*** Block opens ***

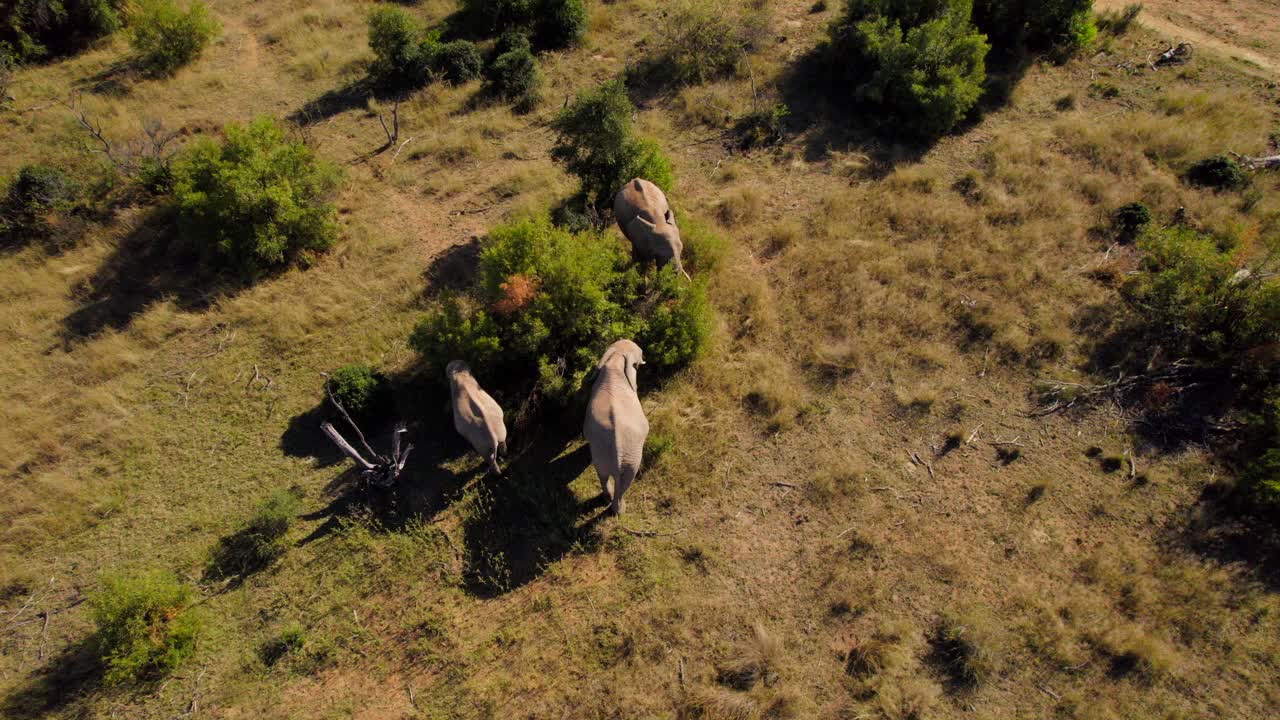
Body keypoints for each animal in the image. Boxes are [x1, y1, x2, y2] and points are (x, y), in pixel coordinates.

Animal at [584, 339, 650, 515]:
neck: (616, 357)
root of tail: (617, 450)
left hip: (601, 453)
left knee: (602, 474)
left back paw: (608, 499)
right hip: (632, 456)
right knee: (625, 481)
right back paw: (619, 510)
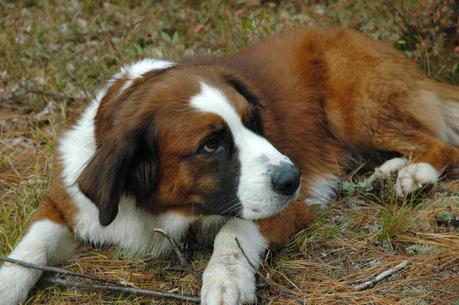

*** Block closes ***

WHAT IS EXPECTED:
When you print the entries, keep every line exactly as it is and drop the pictures.

SOLUTION TO THIS EXERCISE:
Body keypoints for each animal in the image. Boxes are [x1, y1, x2, y2] and points are (x, y), in pixel coordinates.

Animal at [584, 339, 650, 515]:
neck: (616, 357)
root of tail: (617, 450)
left hip: (601, 453)
left knee: (602, 474)
left back paw: (608, 499)
right hip: (632, 456)
right knee: (625, 481)
right back paw: (619, 510)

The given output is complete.